“Alright class, now which of these has food and which of these has actions?”
Kathy Fagan pointed to two words on the chalkboard in front of her: “ingredients” and “instructions”. For that day’s lesson, her small class of eight students discussed the concept of a recipe in their makeshift classroom in the basement of the Bustleton Library. In front of her was a table with an assortment of food-related items, ranging from olive oil to spices to dishes, objects to be used for a hands-on cooking demo at the end of class.
As a volunteer teacher working with The Center for Literacy, the nation’s largest nonprofit community-based literacy program, she has helped non-English speakers with their language barriers for about four years.

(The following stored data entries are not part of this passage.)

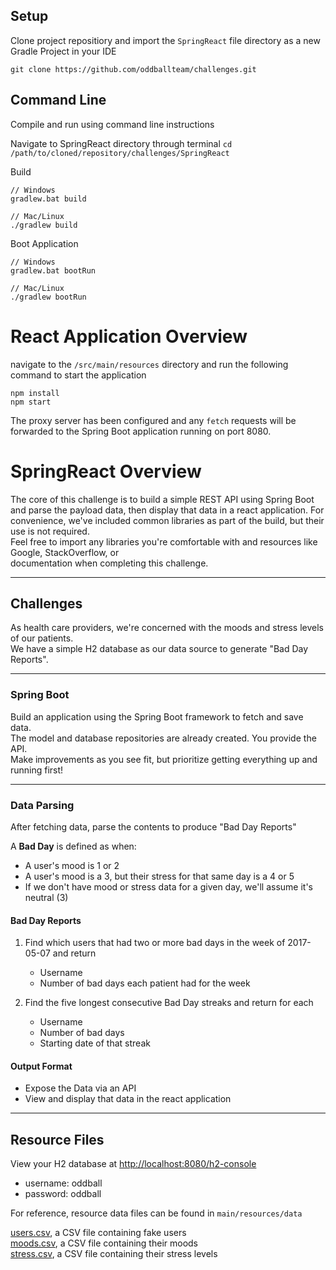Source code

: ## Setup
Clone project repositiory and import the `SpringReact` file directory as a new Gradle Project in your IDE
```
git clone https://github.com/oddballteam/challenges.git
```



## Command Line 
Compile and run using command line instructions

Navigate to SpringReact directory through terminal
```cd /path/to/cloned/repository/challenges/SpringReact```

Build
```
// Windows
gradlew.bat build

// Mac/Linux
./gradlew build
```

Boot Application
```
// Windows
gradlew.bat bootRun

// Mac/Linux
./gradlew bootRun

```

# React Application Overview


navigate to the `/src/main/resources` directory and run the following command to start the application
```
npm install
npm start
```

The proxy server has been configured and any `fetch` requests will be forwarded to the Spring Boot application running on port 8080.


# SpringReact Overview

The core of this challenge is to build a simple REST API using Spring Boot and parse the payload data, then display that data in a react application. 
For convenience, we've included common libraries as part of the build, but their use is not required. \
Feel free to import any libraries you're comfortable with and resources like Google, StackOverflow, or \
documentation when completing this challenge.

---
## Challenges 
As health care providers, we're concerned with the moods and stress levels of our patients. \
We have a simple H2 database as our data source to generate "Bad Day Reports". 

---
### Spring Boot
Build an application using the Spring Boot framework to fetch and save data. \
The model and database repositories are already created. You provide the API. \
Make improvements as you see fit, but prioritize getting everything up and running first!

---
### Data Parsing
After fetching data, parse the contents to produce "Bad Day Reports"

A **Bad Day** is defined as when:

- A user's mood is 1 or 2
- A user's mood is a 3, but their stress for that same day is a 4 or 5
- If we don't have mood or stress data for a given day, we'll assume it's neutral (3)

#### Bad Day Reports
1. Find which users that had two or more bad days in the week of 2017-05-07 and return
   - Username
   - Number of bad days each patient had for the week

2. Find the five longest consecutive Bad Day streaks and return for each
   - Username
   - Number of bad days
   - Starting date of that streak

#### Output Format
- Expose the Data via an API
- View and display that data in the react application

---
## Resource Files
View your H2 database at [http://localhost:8080/h2-console](http://localhost:8080/h2-console)
 - username: oddball
 - password: oddball

For reference, resource data files can be found in `main/resources/data`

[users.csv](./src/main/resources/data/users.csv), a CSV file containing fake users  
[moods.csv](./src/main/resources/data/moods.csv), a CSV file containing their moods  
[stress.csv](./src/main/resources/data/stress.csv), a CSV file containing their stress levels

“The biggest obstacle for me is the fact that we work off site. There are no textbooks, I develop my own lessons, and there are no places to even make photo copies,” Fagan said.
Despite the struggle, teaching is something Fagan finds joy in. Her students, who currently come from Russia to Egypt to Belarus, showed intense respect and affection for her.

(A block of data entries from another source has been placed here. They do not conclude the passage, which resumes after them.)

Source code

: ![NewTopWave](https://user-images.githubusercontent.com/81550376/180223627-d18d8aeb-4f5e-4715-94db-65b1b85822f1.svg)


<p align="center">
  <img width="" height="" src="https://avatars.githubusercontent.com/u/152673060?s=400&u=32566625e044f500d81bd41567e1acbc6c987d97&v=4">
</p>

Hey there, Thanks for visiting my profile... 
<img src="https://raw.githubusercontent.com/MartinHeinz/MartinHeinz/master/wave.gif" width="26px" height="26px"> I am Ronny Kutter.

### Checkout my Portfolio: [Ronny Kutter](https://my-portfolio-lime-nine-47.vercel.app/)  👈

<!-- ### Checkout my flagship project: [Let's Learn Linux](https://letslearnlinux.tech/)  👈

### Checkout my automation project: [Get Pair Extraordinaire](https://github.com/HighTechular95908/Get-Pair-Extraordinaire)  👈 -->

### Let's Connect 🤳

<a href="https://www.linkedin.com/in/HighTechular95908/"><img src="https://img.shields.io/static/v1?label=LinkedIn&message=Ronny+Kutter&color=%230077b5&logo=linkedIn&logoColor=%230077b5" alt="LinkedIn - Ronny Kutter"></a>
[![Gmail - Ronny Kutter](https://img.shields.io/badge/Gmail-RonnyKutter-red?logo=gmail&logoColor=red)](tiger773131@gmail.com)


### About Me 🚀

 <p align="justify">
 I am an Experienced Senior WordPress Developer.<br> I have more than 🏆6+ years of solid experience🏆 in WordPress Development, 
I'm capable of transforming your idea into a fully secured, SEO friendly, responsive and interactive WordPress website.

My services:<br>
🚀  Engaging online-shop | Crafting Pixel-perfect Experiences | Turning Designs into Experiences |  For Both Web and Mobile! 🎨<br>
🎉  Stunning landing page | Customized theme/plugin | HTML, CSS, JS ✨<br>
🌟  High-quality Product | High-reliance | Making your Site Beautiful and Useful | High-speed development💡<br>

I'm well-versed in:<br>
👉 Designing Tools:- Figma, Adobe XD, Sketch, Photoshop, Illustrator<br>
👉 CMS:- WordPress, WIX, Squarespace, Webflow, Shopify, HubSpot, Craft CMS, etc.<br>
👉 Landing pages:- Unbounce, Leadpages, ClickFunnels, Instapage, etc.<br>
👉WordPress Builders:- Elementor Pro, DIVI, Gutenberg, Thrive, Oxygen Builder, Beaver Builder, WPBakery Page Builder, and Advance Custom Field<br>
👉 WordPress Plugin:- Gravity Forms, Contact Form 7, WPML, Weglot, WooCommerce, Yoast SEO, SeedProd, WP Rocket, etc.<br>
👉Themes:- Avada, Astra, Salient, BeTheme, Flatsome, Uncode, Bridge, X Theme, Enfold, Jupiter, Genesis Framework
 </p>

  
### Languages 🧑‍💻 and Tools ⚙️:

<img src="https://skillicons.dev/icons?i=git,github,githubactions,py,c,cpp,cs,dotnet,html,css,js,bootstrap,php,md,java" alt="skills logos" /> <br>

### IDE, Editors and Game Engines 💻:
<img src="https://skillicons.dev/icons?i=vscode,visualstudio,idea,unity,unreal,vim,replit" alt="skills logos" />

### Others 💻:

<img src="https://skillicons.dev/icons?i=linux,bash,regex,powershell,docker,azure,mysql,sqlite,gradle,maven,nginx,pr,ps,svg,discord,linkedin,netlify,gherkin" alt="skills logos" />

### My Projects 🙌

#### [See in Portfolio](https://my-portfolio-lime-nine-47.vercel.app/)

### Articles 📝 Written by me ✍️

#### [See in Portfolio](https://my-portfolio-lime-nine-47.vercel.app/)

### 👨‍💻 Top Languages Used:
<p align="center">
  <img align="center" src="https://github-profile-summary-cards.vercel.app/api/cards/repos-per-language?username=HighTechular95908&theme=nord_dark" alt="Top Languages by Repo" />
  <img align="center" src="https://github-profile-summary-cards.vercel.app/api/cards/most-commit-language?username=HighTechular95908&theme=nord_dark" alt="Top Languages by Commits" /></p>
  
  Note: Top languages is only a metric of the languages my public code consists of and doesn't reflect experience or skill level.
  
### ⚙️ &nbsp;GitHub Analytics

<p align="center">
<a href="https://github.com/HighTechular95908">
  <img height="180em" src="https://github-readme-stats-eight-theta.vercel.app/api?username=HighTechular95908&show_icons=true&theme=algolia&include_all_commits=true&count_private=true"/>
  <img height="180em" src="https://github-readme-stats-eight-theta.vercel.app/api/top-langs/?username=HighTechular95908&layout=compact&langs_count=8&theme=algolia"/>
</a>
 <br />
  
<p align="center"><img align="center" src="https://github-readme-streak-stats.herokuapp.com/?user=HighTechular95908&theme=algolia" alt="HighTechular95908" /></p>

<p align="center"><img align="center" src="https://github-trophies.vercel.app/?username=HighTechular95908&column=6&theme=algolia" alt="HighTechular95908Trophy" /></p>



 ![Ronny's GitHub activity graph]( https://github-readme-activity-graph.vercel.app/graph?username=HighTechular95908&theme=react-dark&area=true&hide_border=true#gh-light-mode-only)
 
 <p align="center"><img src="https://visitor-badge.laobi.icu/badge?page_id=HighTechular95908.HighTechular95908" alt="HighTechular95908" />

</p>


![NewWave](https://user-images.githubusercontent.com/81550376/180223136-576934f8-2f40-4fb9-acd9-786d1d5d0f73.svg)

“Because of her, I can now speak English a little,” said Bintou Diabate, who moved to the area from Guinea, West Africa.
Fagan’s work is exceptional in that it has helped local residents in the area improve their lives in a multitude of ways.
“Sometimes people come to class to improve their English so that they can find better work,” Fagan said. “Many of these people are house cleaners or maids and want to find better pay. But some of them – mostly the elderly – come during the days for companionship, to connect with the community.”
Whatever their reasons for attending class, the students have flourished under Fagan’s care. But the problem is resources.
“We’re in great need of volunteers,” Fagan said. “The Center for Literacy provides everything, including training. For many of the higher-level speakers, they simply need someone to practice speaking English with.”